Neben der Modewelt geht es Pola und Thekla aber auch noch um viel mehr. Mit _innen haben sie einen nicht-digitalen Stammtisch für junge Hamburger Frauen mitinitiiert. Zum einen geht es um einen praktischen Nutzen, um sich untereinander Jobs zu vermitteln. Aber auch intellektuell, durch Lesungen sowie Vorträge. Zudem gibt es eine Parallele zur Kleiderei: „Uns ist es als kollektiv wichtig, nach außen hin einen offenen Dialog zu haben und wichtige Fragen zu stellen.“ Das „PUSSY GRABS BACK“-Plakat an der Wand ist vielmehr mit einem Augenzwinkern zu sehen und galt damals als Antwort auf den amerikanischen Präsidenten. Als elitäre Gruppe, nur für Frauen, verstehen sie sich nicht.

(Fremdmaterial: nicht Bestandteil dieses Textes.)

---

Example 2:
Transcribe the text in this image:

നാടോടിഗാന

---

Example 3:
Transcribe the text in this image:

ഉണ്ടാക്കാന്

Auch hier suchen sie eher das Miteinander.

© Maria Kotylevskaja

Zum Ende des Gesprächs möchte Pola noch einige besondere Stücke aus der Kleiderei zeigen. Das Schöne ist, fast zu jedem gibt es eine eigene Geschichte. Eine ältere Dame kam in der ersten Zeit einmal voller Stolz bei ihnen im Laden auf St. Pauli mit einem ausgeschnittenen Mopo-Artikel vorbei. Darauf zu sehen: Ein Bericht über die Kleiderei. Im Hintergrund konnte man, zwar sehr klein, aber einen Hut erahnen. Den hatte sie Pola und Thekla kurz zuvor für die Kleiderei zur Verfügung gestellt.

Der Blick auf die Uhr verrät: Pola muss los, zur nächsten Veranstaltung, ins Island. Gemeinsam fahren wir in dem klappernden Etwas, das sich Aufzug nennt, nach unten. Kurz muss Pola überlegen, wie sie nun dorthin kommt. „Ach, ich habe ja unten noch ein StadtRAD stehen!“, fährt es plötzlich aus ihr heraus - Natürlich, womit auch sonst?